Вытянувшись в гамаке, Джонни смотрел сквозь листву в то самое небо, которое видела Мэрион. Быть может, она умерла, чтобы выжил ребенок. Быть может, Джон вырезал ребенка. Эти вопросы касались совсем другой, минувшей эпохи, но Джонни больше ни о чем не мог думать. Мэрион и ребенок, и та жизнь, которую прожил не он. Устроившись поудобней, Джонни достал из кармана одну из сигарет от Вердины.
Он долго смотрел на нее.
А потом закурил.
Джон Мерримон бредил от усталости и горя, но тем не менее не сомневался, что слух о повешении распространится быстро.
Его надсмотрщика повесят. Белого человека.
Джону было все равно.
Стоя на коленях у изголовья Мэрион, он разглаживал ее мокрые волосы. Глаза у нее были открыты, но не видели.
— Доктор уже здесь?
— С реки прислали весточку. Он у брода. Лошадь упирается. — Айзек маячил у двери, бессильно опустив большие руки.
— Ради бога, посылай другую лошадь! Тащи его, если придется.
Айзек ушел выполнять распоряжение. Вернувшись, кивнул.
— Послал. Вашу самую быструю лошадь.
— А стряпчий?
— Внизу.

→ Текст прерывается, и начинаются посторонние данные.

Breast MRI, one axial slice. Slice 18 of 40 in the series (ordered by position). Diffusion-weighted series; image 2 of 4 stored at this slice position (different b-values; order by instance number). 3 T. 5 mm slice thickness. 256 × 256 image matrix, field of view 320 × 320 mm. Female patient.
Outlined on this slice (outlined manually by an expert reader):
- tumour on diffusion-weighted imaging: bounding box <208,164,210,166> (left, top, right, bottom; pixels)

Ему это не нравится.
Джон опустил голову. Кому такое понравится?
— Подай ему обед и бутылку. Он не уйдет, пока я не скажу.

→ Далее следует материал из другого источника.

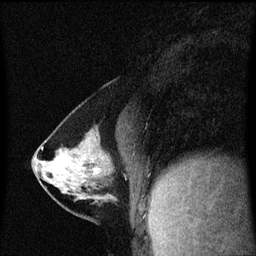
Breast MRI (dynamic contrast-enhanced), one sagittal slice; dynamic contrast-enhanced series, image 2 of 3 at this slice position (ordered by acquisition); 1.5 T; TE 4.2 ms, TR 8.4 ms; 256 × 256 image matrix, field of view 200 × 200 mm. Patient: female, 40 years. From the clinical record (not read from this slice): setting: breast cancer imaged before/during neoadjuvant chemotherapy; receptor status: triple-negative.
Annotated regions visible in this slice (semi-automatically segmented with operator editing):
- analysis volume of interest (the breast-tissue region the enhancement analysis was run in; not a lesion): bounding box [x1, y1, x2, y2] px = [34, 142, 116, 199]
- tumour enhancement mask (voxels above the 70 % enhancement threshold inside the analysis volume of interest): [55, 154, 99, 171]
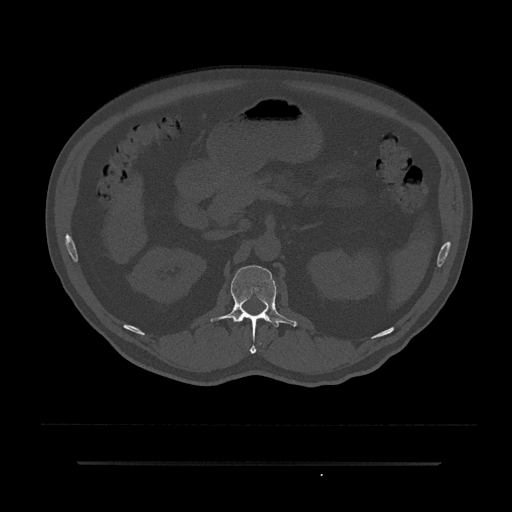
CT including the spine, one axial slice; position 149 of 797 along the scan axis; reconstruction kernel Br40s/3; bone window (W 1800 / L 400 HU); 0.5 mm slice thickness; 512 × 512 image matrix, field of view 464 × 464 mm. Male patient, age 59 years. From the clinical record (not read from this slice): primary cancer: bile ducts; vertebrae with lytic lesions (as recorded): T10.
Outlined on this slice (semi-automatically segmented with operator editing):
- L1 vertebra: bounding box (x1, y1, x2, y2) in pixels: (210, 265, 297, 354)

— Нам надо спешить, — напомнил Айзек. — Люди этого не одобрят — белого человека повесили вместе с рабами.
— Где они сейчас?
— Надсмотрщик в подвале, связанный, с кляпом во рту. Рабы на улице под охраной.
— Каковы настроения?
— Люди мрачны. Напуганы.
Дело было плохо, и оба понимали это. Имена не назывались, словно от этого происходящее становилось менее реальным. Говорили просто «надсмотрщик», «рабы».

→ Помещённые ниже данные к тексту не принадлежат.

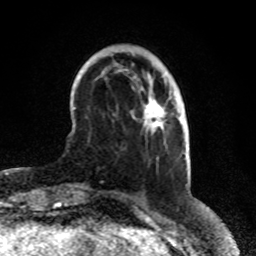
Breast MRI (dynamic contrast-enhanced), one axial slice; position 21 of 80 along the scan axis; cropped to one breast; dynamic contrast-enhanced series, time point 2 of 8 at this slice position (early post-contrast); 1.5 T; TE 4.2 ms, TR 7 ms; 2 mm slice thickness; 256 × 256 image matrix, field of view 170 × 170 mm. Female patient.
Outlined on this slice (semi-automatically segmented with operator editing):
- enhancing-tissue mask used for the functional tumour volume (all voxels passing the contrast-enhancement thresholds inside the analysis volume; usually the tumour): bounding box (x1, y1, x2, y2) in pixels: (160, 107, 162, 110)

— Что насчет девушки? Она разобралась с картой?
— Она хочет болото и северные холмы, самые труднодоступные ваши владения.
Там насчитывалось шесть тысяч акров, но Джону было плевать. Он коснулся лица жены, а когда поднял взгляд, глаза его горели.
— Это убийство, Айзек.
— Она говорит, они насиловали ее, били…
— Ты ей веришь?
— Разве это важно?
Когда прибыл доктор, Джон встретил его на лестнице.
— Мне надо знать, можете ли вы спасти ее. — Он потащил доктора наверх и подтолкнул к кровати. — Мне надо знать, будет она жить или умрет.
— Успокойтесь, пожалуйста.
— Проклятие, доктор! Скажите мне!
— Очень хорошо. — В голосе доктора слышалось сильное недовольство, но он проверил температуру и пульс, откинул халат и послушал ребенка. Когда же выпрямился, все читалось на его лице. — От такой горячки почти любая уже умерла бы.
— Но?
— Никаких «но». Пульс слабый, дыхание настолько поверхностное, что его почти нет.
— А ребенок?
— Пока жив, хотя, по-моему, это чудо. После моего недавнего визита произошли какие-то изменения?
Джон подумал про девушку, про то, как она коснулась его жены, и та открыла глаза, произнесла его имя.
— Нет, — солгал он. — Никаких.
— Я еще могу спасти ребенка…
— Не говорите так!
— Мистер Мерримон. Джон… — Он положил руку на плечо молодого человека. Они не были близки, но девятнадцать лет назад доктор принимал Джона из утробы матери. Он находился возле постели его отца, когда тот испустил дух. — Я призываю вас взглянуть на этот вопрос шире.
— Нет, если это убьет мою жену.
Доктор со вздохом кивнул.
— Могу я, по крайней мере, осмотреть вас?
— Я в порядке.
— Нет, мистер Мерримон. Не в порядке.
Джон знал, что это правда. Он не ел шесть дней. Не спал, не мылся, не отходил от жены.
— Есть хоть какие-то основания надеяться?